All lines of the following material must be written out exactly as they appear.

___ Available data ___

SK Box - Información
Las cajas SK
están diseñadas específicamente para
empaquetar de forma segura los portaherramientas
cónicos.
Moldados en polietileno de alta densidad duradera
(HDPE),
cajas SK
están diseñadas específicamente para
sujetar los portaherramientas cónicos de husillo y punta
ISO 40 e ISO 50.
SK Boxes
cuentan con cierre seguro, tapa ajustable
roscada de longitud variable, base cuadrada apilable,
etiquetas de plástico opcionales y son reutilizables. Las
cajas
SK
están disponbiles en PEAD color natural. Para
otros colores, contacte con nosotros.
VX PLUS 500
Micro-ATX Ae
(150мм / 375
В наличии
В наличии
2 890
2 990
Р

___

**Solution to this problem**:
SK Box - Información
Las cajas SK
están diseñadas específicamente para
empaquetar de forma segura los portaherramientas
cónicos.
Moldados en polietileno de alta densidad duradera
(HDPE),
cajas SK
están diseñadas específicamente para
sujetar los portaherramientas cónicos de husillo y punta
ISO 40 e ISO 50.
SK Boxes
cuentan con cierre seguro, tapa ajustable
roscada de longitud variable, base cuadrada apilable,
etiquetas de plástico opcionales y son reutilizables. Las
cajas
SK
están disponbiles en PEAD color natural. Para
otros colores, contacte con nosotros.
VX PLUS 500
Micro-ATX Ae
(150мм / 375
В наличии
В наличии
2 890
2 990
Р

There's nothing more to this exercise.